Where is the furniture?
by Daniel R. Hirtler on 12/07/10
It is interesting to note that most architectural spaces are not made with any thing to sit on, where at the same time, they are usually presented unfurnished as the achievement they are. For that matter, architectural spaces generally lack any of the components of living before they are furnished.
The problem I see with this idea occurs when the design of the space ignores the furnishings that will have to follow its completion, in order to actually use the space for something intended. Sometimes the space is too small to be useful. No ordinary array of furniture will fit into such a space. At other times, the empty space is so complete, that it won't support the addition of useful elements within it.
In residential architecture, the spaces carry titles, which reflect the functions of the spaces in the total scheme of living.
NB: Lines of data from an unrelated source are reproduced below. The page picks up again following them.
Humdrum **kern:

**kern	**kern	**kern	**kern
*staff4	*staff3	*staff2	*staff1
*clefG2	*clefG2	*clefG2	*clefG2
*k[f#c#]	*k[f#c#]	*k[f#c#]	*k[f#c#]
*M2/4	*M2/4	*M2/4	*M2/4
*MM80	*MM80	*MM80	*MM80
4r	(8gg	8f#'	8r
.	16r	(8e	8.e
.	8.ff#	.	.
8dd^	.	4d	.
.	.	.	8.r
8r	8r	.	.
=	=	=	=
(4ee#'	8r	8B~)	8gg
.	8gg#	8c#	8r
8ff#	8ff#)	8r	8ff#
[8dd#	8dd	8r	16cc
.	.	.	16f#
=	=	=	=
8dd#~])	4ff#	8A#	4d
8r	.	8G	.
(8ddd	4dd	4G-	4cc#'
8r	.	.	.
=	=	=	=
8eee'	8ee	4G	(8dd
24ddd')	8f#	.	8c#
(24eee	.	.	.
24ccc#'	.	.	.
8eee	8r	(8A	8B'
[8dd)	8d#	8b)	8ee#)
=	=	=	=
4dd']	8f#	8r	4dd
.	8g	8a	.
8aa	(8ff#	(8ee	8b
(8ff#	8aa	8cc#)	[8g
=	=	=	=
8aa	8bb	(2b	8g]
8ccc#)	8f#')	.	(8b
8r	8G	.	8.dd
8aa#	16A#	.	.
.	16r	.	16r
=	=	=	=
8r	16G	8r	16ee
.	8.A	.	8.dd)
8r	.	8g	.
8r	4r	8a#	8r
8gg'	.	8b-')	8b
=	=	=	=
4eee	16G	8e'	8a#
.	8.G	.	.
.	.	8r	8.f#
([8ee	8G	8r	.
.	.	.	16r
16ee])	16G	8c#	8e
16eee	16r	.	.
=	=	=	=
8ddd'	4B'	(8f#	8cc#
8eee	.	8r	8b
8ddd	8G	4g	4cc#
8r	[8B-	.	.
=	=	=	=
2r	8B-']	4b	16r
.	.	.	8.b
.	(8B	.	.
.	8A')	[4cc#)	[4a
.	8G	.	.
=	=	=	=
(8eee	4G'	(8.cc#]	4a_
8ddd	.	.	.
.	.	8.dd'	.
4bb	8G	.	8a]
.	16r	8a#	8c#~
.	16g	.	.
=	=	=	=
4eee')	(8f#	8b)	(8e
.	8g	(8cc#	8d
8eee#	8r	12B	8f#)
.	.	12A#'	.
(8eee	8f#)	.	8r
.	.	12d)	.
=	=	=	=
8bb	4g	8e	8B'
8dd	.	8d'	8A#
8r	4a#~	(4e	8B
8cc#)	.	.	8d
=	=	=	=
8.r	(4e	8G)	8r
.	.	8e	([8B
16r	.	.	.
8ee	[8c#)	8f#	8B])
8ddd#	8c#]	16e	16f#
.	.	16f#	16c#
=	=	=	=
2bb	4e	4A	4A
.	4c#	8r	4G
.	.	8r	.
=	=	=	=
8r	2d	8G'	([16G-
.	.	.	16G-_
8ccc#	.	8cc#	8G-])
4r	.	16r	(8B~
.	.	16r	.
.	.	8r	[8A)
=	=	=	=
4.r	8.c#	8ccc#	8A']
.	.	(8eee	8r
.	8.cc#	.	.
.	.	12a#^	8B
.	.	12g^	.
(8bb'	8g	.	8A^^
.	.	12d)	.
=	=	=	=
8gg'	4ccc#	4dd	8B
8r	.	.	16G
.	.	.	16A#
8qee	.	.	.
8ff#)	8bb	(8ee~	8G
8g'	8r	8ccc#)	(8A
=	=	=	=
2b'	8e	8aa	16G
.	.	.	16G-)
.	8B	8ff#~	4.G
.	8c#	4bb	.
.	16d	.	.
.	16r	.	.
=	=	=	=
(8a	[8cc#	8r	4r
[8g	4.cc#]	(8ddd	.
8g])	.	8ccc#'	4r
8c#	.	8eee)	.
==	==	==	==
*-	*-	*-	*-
If the empty space is active on all sides, before it is furnished to reflect its function, it is very difficult to imagine how to place furnishings in such a way as to engage the space, and live in the space functionally too.
The architectural spaces in non-residential buildings which are imagined without furnishings, often are spaces which don't have functions which require intensive furnishings, and often the scale of such spaces is large enough that the incidental furnishing that may be installed do not compete with the architecture itself.
It seems to me that it would be very useful to develop a system of designing for furniture which is integral to the architectural concept, which allows the empty space to stand on its own while crying out to have people and their furnishings to become a part of it.